16.4 API Change Breaks Consumers

Cause:

  • field rename/removal;
  • schema incompatible change;
  • generated model changed unexpectedly.

Fix:

  • additive field only;
  • contract test;
  • compatibility review.

16.5 AI Invents Architecture

Cause:

  • missing repo context;
  • stale docs;
  • prompt asks for confident answer.

Fix:

  • require file-path evidence;
  • separate facts from assumptions;
  • validate against code.

17. Final Integrated Mermaid Diagram


18. Final 20-Hour Mastery Loop

To internalize the whole series, repeat this loop on 3 real tasks.

Task 1 — Low Risk

Example:

  • documentation sync;
  • test improvement;
  • local refactor.

Goal:

  • practice context engineering and review discipline.

Task 2 — Medium Risk

Example:

  • bug fix with reproduction;
  • API addition;
  • workflow validation change.

Goal:

  • practice design options, behavior matrix, and CI repair.

Task 3 — High Risk Controlled

Example:

  • state transition change;
  • migration with non-destructive schema change;
  • audit/security-sensitive behavior.

Goal:

  • practice governance evidence, rollout, and risk-based review.

For each task, produce:

  • task contract;
  • design notes or ADR;
  • AI prompt/work packet;
  • diff;
  • tests;
  • review notes;
  • release/governance evidence;
  • retrospective.

19. What “Top 1%” Looks Like Here

A top-tier engineer using AI does not merely produce code faster. They show superior judgment in five dimensions.

19.1 Framing

They convert ambiguous requests into precise, testable, bounded work.

19.2 Delegation

They know which tasks are safe for AI, which require pair mode, and which require human-only decision-making.

19.3 Verification

They design evidence before trusting output.

19.4 Governance

They make compliance and auditability part of normal delivery, not an afterthought.

19.5 Learning System

They improve prompts, repo instructions, tests, and team workflow after each task.
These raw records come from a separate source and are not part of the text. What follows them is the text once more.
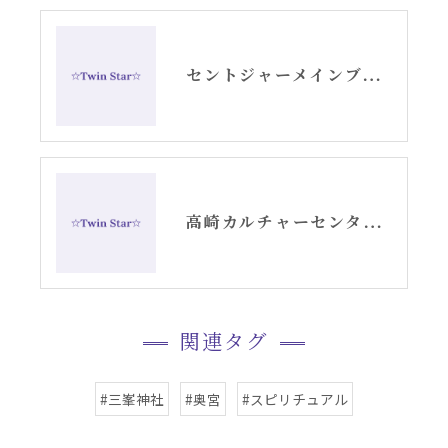
セントジャーメインブレッシングカード「リセット」グリッド画像
高崎カルチャーセンターでのエンジェルカード講座スタート
関連タグ
#三峯神社
#奥宮
#スピリチュアル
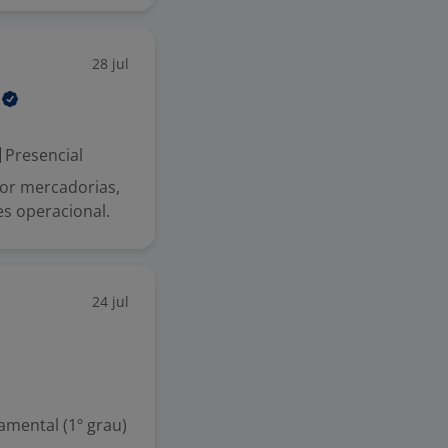
28 jul
A
Presencial
por mercadorias,
es operacional.
24 jul
mental (1º grau)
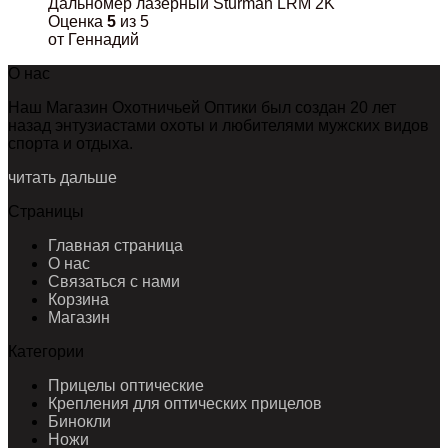
Дальномер лазерный Sturman LRM 2K
Оценка
5
из 5
от Геннадий
О нас
Наш Магазин Охотничьей Оптики был создан 20 лет
назад энтузиастами охоты и любителями мужских видов
спорта и отдыха.
читать дальше
Страницы
Главная страница
О нас
Связаться с нами
Корзина
Магазин
Категории
Прицелы оптические
Крепления для оптических прицелов
Бинокли
Ножи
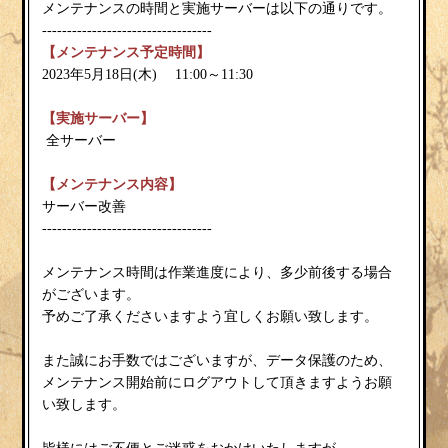
メンテナンスの時間と実施サーバーは以下の通りです。
----------------------------------
【メンテナンス予定時間】
2023年5月18日(木) 11:00～11:30
【実施サーバー】
全サーバー
【メンテナンス内容】
サーバー改善
----------------------------------
メンテナンス時間は作業進度により、多少前後する場合
がございます。
予めご了承くださいますよう宜しくお願い致します。
また誠にお手数ではございますが、データ保護のため、
メンテナンス開始前にログアウトして頂きますようお願
い致します。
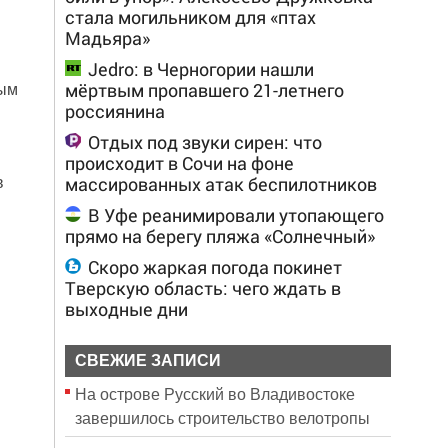
стала могильником для «птах
Мадьяра»
Jedro: в Черногории нашли
мёртвым пропавшего 21-летнего
ным
россиянина
Отдых под звуки сирен: что
происходит в Сочи на фоне
в
массированных атак беспилотников
В Уфе реанимировали утопающего
прямо на берегу пляжа «Солнечный»
Скоро жаркая погода покинет
Тверскую область: чего ждать в
выходные дни
СВЕЖИЕ ЗАПИСИ
На острове Русский во Владивостоке
завершилось строительство велотропы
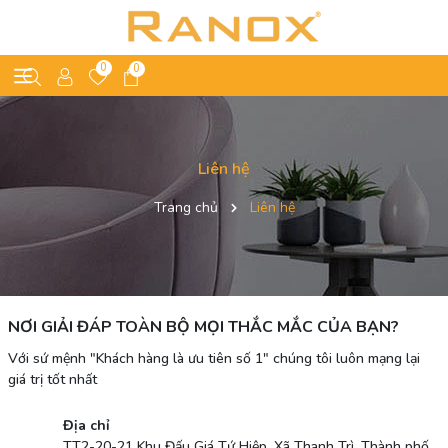
0
0
Liên hệ
Trang chủ
Liên hệ
NƠI GIẢI ĐÁP TOÀN BỘ MỌI THẮC MẮC CỦA BẠN?
Với sứ mệnh "Khách hàng là ưu tiên số 1" chúng tôi luôn mạng lại
giá trị tốt nhất
Địa chỉ
TT2-20-21 Khu Đấu Giá Tứ Hiệp, Xã Thanh Trì, Thành phố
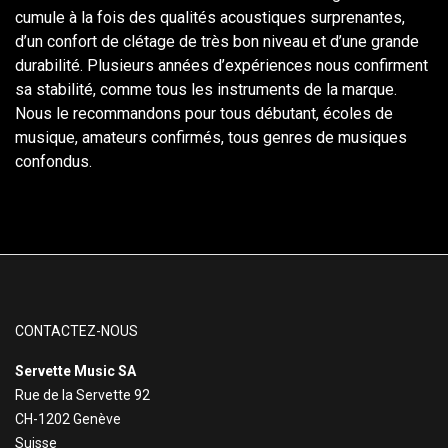
cumule à la fois des qualités acoustiques surprenantes,
d’un confort de clétage de très bon niveau et d’une grande
durabilité. Plusieurs années d’expériences nous confirment
sa stabilité, comme tous les instruments de la marque.
Nous le recommandons pour tous débutant, écoles de
musique, amateurs confirmés, tous genres de musiques
confondus.
CONTACTEZ-NOUS
Servette Music SA
Rue de la Servette 92
CH-1202 Genève
Suisse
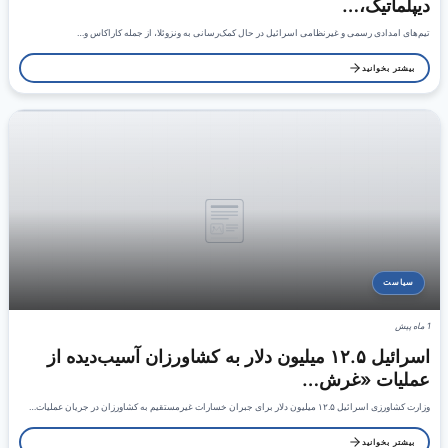
دیپلماتیک،…
تیم‌های امدادی رسمی و غیرنظامی اسرائیل در حال کمک‌رسانی به ونزوئلا، از جمله کاراکاس و…
بیشتر بخوانید
سیاست
1 ماه پیش
اسرائیل ۱۲.۵ میلیون دلار به کشاورزان آسیب‌دیده از
عملیات «غرش…
وزارت کشاورزی اسرائیل ۱۲.۵ میلیون دلار برای جبران خسارات غیرمستقیم به کشاورزان در جریان عملیات…
بیشتر بخوانید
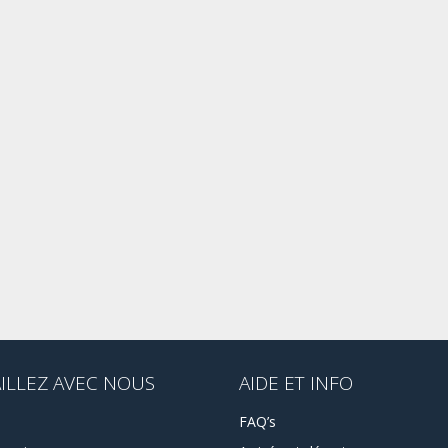
ILLEZ AVEC NOUS
AIDE ET INFO
FAQ’s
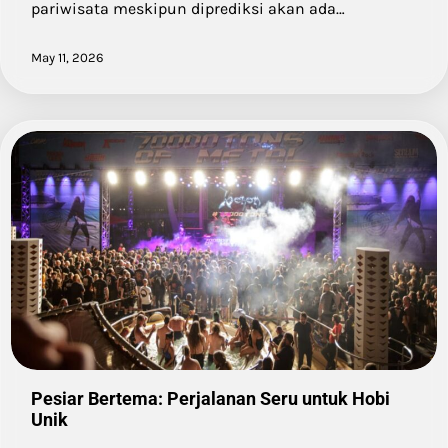
pariwisata meskipun diprediksi akan ada…
May 11, 2026
Pesiar Bertema: Perjalanan Seru untuk Hobi
Unik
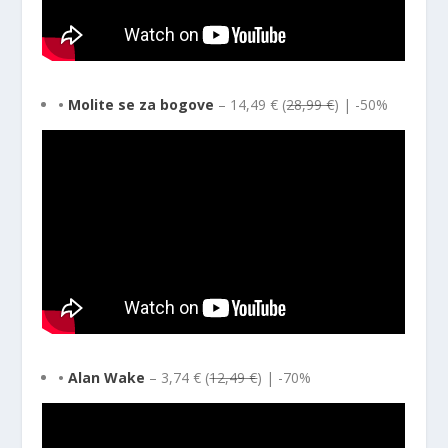
•
Molite se za bogove
– 14,49 € (
28,99 €
) | -50%
•
Alan Wake
– 3,74 € (
12,49 €
) | -70%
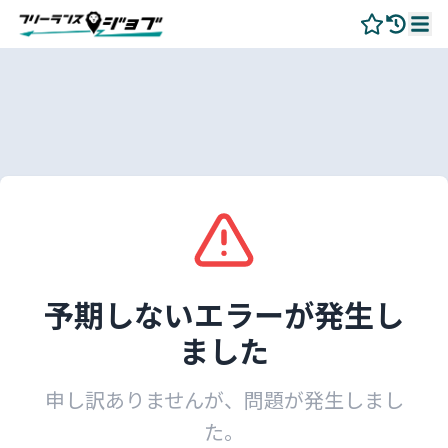
予期しないエラーが発生し
ました
申し訳ありませんが、問題が発生しまし
た。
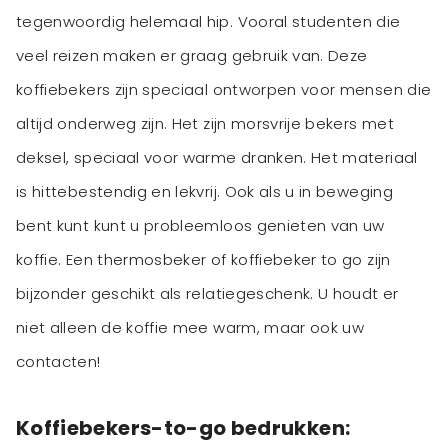
tegenwoordig helemaal hip. Vooral studenten die
veel reizen maken er graag gebruik van. Deze
koffiebekers zijn speciaal ontworpen voor mensen die
altijd onderweg zijn. Het zijn morsvrije bekers met
deksel, speciaal voor warme dranken. Het materiaal
is hittebestendig en lekvrij. Ook als u in beweging
bent kunt kunt u probleemloos genieten van uw
koffie. Een thermosbeker of koffiebeker to go zijn
bijzonder geschikt als relatiegeschenk. U houdt er
niet alleen de koffie mee warm, maar ook uw
contacten!
Koffiebekers-to-go bedrukken:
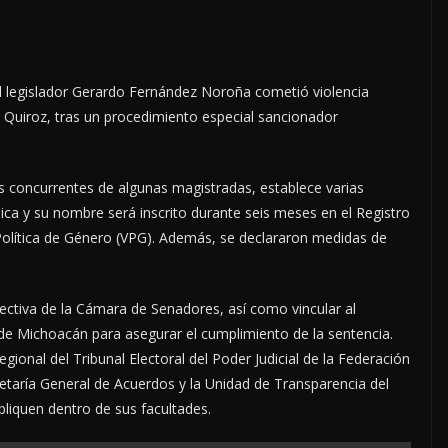
el legislador Gerardo Fernández Noroña cometió violencia
a Quiroz, tras un procedimiento especial sancionador
 concurrentes de algunas magistradas, establece varias
ca y su nombre será inscrito durante seis meses en el Registro
olítica de Género (VPG). Además, se declararon medidas de
irectiva de la Cámara de Senadores, así como vincular al
al de Michoacán para asegurar el cumplimiento de la sentencia.
gional del Tribunal Electoral del Poder Judicial de la Federación
etaría General de Acuerdos y la Unidad de Transparencia del
apliquen dentro de sus facultades.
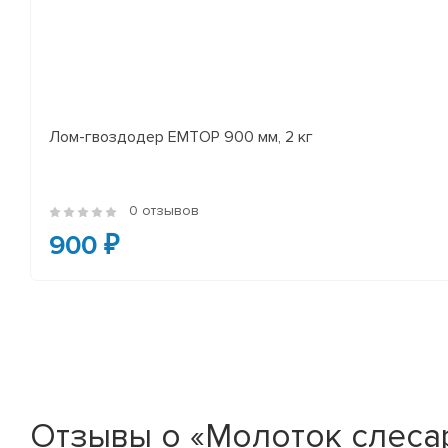
Лом-гвоздодер EMTOP 900 мм, 2 кг
0 отзывов
900 ₽
Отзывы о «Молоток слеса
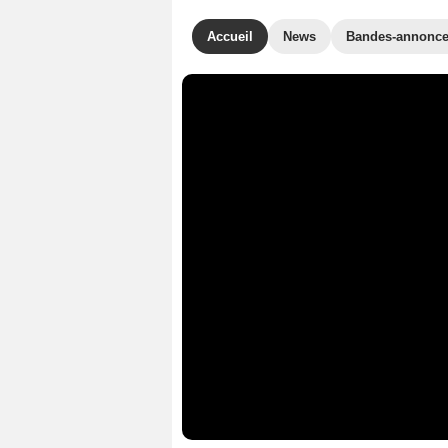
Accueil
News
Bandes-annonc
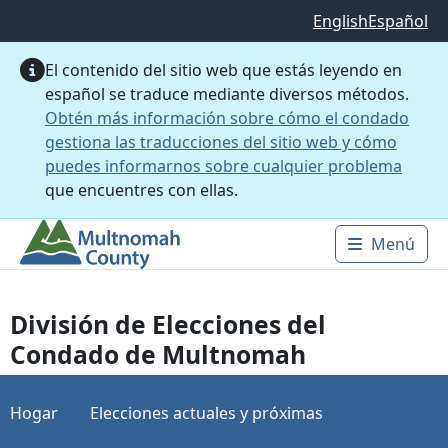
Saltar al contenido principal
English
Español
El contenido del sitio web que estás leyendo en
español se traduce mediante diversos métodos.
Obtén más información sobre cómo el condado
gestiona las traducciones del sitio web y cómo
puedes informarnos sobre cualquier problema
que encuentres con ellas.
Menú
Main 
División de Elecciones del
Condado de Multnomah
Hogar
Elecciones actuales y próximas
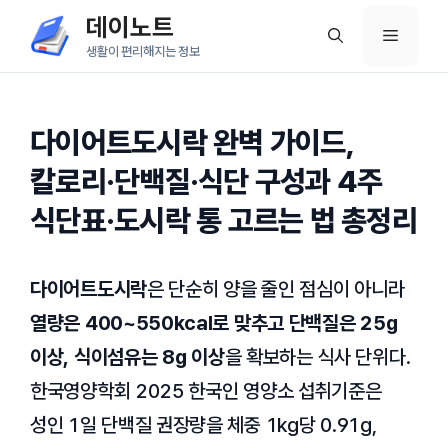
컨
데이노트
메
텐
생활이 편리해지는 정보
츠
뉴
로
건
다이어트도시락 완벽 가이드,
너
칼로리·단백질·식단 구성과 4주
뛰
식단표·도시락 통 고르는 법 총정리
기
다이어트도시락
은 단순히 양을 줄인 점심이 아니라
열량은 400~550kcal로 맞추고 단백질은 25g
이상, 식이섬유는 8g 이상
을 확보하는 식사 단위다.
한국영양학회
2025 한국인 영양소 섭취기준
은
성인 1일 단백질 권장량을 체중 1kg당 0.91g,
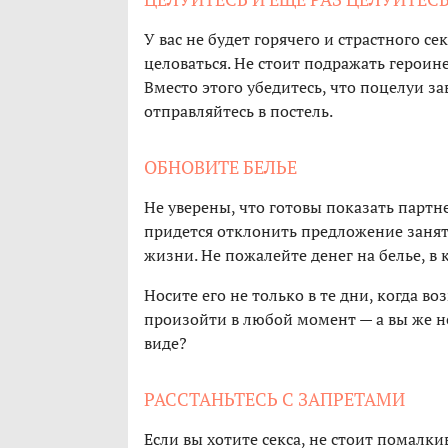
У вас не будет горячего и страстного с
целоваться. Не стоит подражать героине
Вместо этого убедитесь, что поцелуи за
отправляйтесь в постель.
ОБНОВИТЕ БЕЛЬЕ
Не уверены, что готовы показать партне
придется отклонить предложение занят
жизни. Не пожалейте денег на белье, в 
Носите его не только в те дни, когда в
произойти в любой момент — а вы же не
виде?
РАССТАНЬТЕСЬ С ЗАПРЕТАМИ
Если вы хотите секса, не стоит помалкив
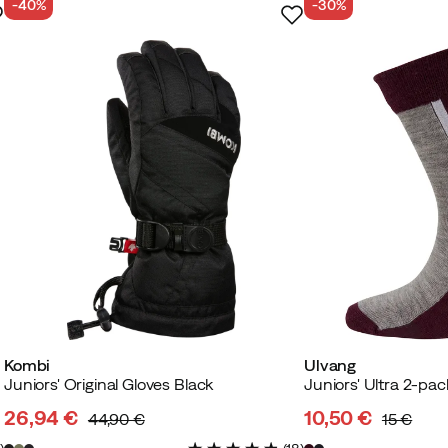
-40%
-30%
Kombi
Ulvang
Juniors' Original Gloves Black
Juniors' Ultra 2-pa
26,94 €
10,50 €
44,90 €
15 €
discounted
original
discounted
original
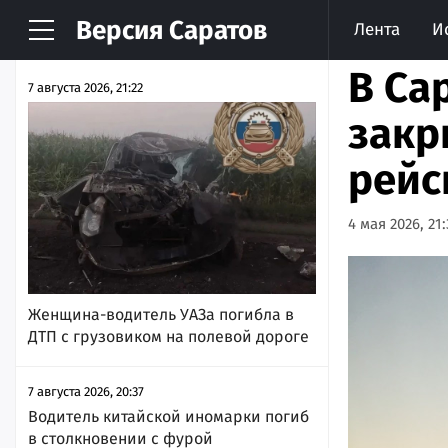
Версия
Саратов
Лента
И
НОВОСТИ
АРХИВ
В Са
7 августа 2026, 21:22
закр
рейс
4 мая 2026, 21:
Женщина-водитель УАЗа погибла в
ДТП с грузовиком на полевой дороге
7 августа 2026, 20:37
Водитель китайской иномарки погиб
в столкновении с фурой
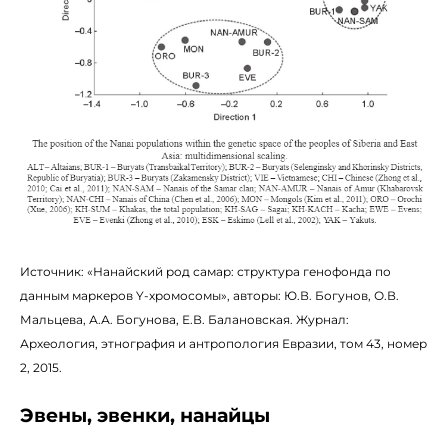
Источник: «Нанайский род самар: структура генофонда по
данным маркеров Y-хромосомы», авторы: Ю.В. Богунов, О.В.
Мальцева, А.А. Богунова, Е.В. Балановская. Журнал:
Археология, этнография и антропология Евразии, том 43, номер
2, 2015.
Эвены, эвенки, нанайцы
That is the difference between “AI user” and “AI-driven engineering leader”.


20. Series Completion Summary

This series covered the full path:

  1. Kaufman skill map.
  2. AI development operating model.
  3. Workflow taxonomy.
  4. Toolchain selection.
  5. Context engineering.
  6. Prompting as control surface.
  7. AI-readable repositories.
  8. Requirement-to-implementation translation.
  9. AI-assisted design.
  10. Task slicing and agent delegation.
  11. Pair programming with AI.
  12. Cloud/background agent workflow.
  13. Legacy code understanding.
  14. Debugging and RCA.
  15. Refactoring and technical debt.
  16. Testing strategy.
  17. Test generation and repair.
  18. AI code review systems.
  19. Security for AI-generated code.
  20. MCP/tools/capability expansion.
  21. Sandboxing, permissions, guardrails.
  22. API and contract implementation.
  23. Database and migration workflows.
  24. DevOps and CI/CD.
  25. Documentation and knowledge synchronization.
  26. Human-AI collaboration patterns.
  27. Quality metrics and productivity measurement.
  28. Enterprise governance and risk management.
  29. Adoption playbook.
  30. Capstone delivery system.

Seri selesai di Part 030.


21. Final Principle

AI changes the economics of producing software artifacts. It does not remove the need for engineering judgment.

The strongest engineers will not be those who blindly generate the most code. They will be those who can build systems where AI-generated work is:

  • correctly framed;
  • safely delegated;
  • empirically verified;
  • easy to review;
  • compatible with architecture;
  • secure by default;
  • measurable in delivery outcomes;
  • defensible under audit;
  • continuously improved.

That is the practical end state of AI Development Driven Implementation and Usage.